There are quite a few New Testament questions that still baffle me. One of them came up in House Group the other night: the ending of Mark. Your Bible probably gives you 20 verses of chapter 16. But in most versions, verses 9-20 are printed in a different style or with a disclaimer before verse 9. My old King James Bible is one version that doesn't. That's because when the old King was doing his stuff, most of the ancient texts that were available included 9-20. We've found a lot more texts since then and learned a lot more about how to read even the ones that we had. These days, most everyone agrees that 9-20 is not by the author of Mark's gospel on the basis of vocabulary and style, that it doesn't really fit into the narrative flow and that the content has probably been pieced together from other parts of the New Testament.


The best texts that we have end at verse 8. But that is in many ways an undesirable place to end a book. It's an unsatisfying ending from a narrative perspective; it's an odd way to end grammatically; and theologically it seems even less satisfactory than narratively. Probably that's why 9-20 was added on by someone.

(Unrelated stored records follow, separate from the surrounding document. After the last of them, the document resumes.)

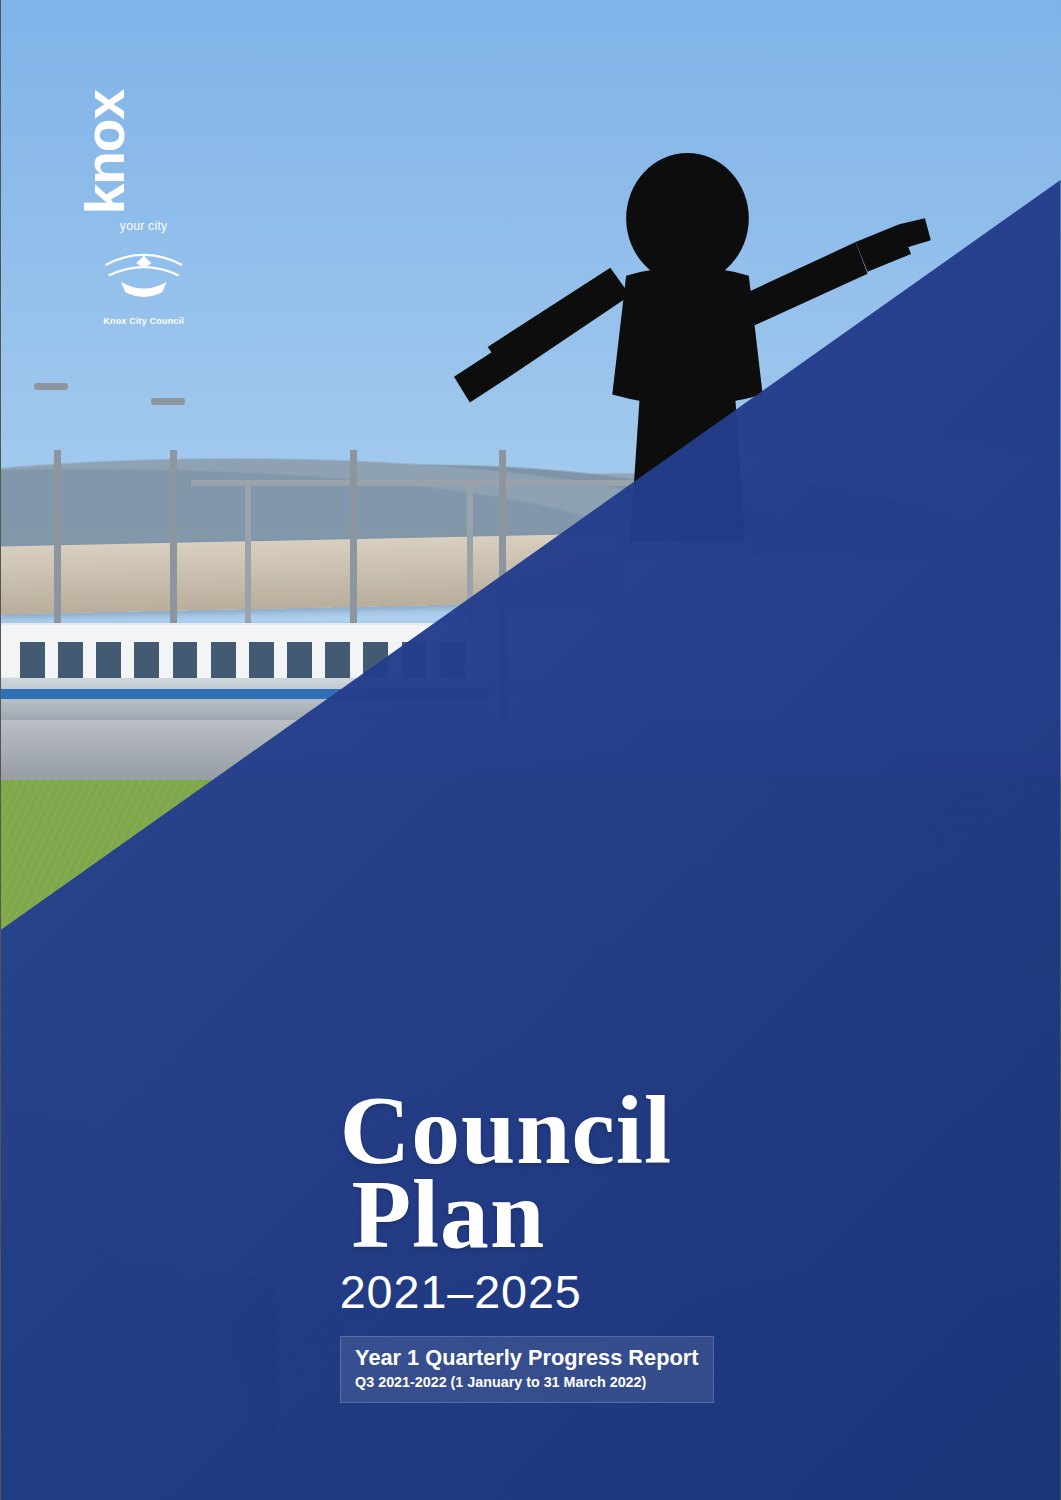knox
your city
Knox City Council
CouncilPlan
2021–2025
Year 1 Quarterly Progress Report
Q3 2021-2022 (1 January to 31 March 2022)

There's a much shorter alternative as well. Some manuscripts, instead of 9-20, have this two sentences:

And they promptly reported all these instructions to Peter and his companions. And after that, Jesus HImself sent out through them from east to west the sacred and imperishable proclamation of eternal salvation.

This doesn't seem any more likely than the longer ending.

Did Mark mean to end at verse 8 -- is it his developed sense of irony, or some kind of device to make clear that the story is unfinished until you respond to it? Many people I respect think it's meant to end there.

But there could have been a longer ending that got lost. The Christian documents were under siege early in the going. Mark's gospel would have been written not as a codex-style book but on a scroll. It would have been a fixed length before Mark started writing. Did he run out of room and put the ending on an add-on sheet which got lost? Or did the end of his scroll literally break off, as they apparently often did?

That's the question that vexes me. I'm sure that we have to reject both 9-20 and the shorter one. But I don't know whether Mark meant it to end at verse 8 or whether there's a lost ending.

Does it matter? In terms of doctrine and application, certainly not. But for someone with a high view of Scripture, the implications make the ground shake. Yet I cannot decide -- I've gone back and forth at various points in my career; always with pretty good reasons. But right now, I can't even decide which one I want to be true!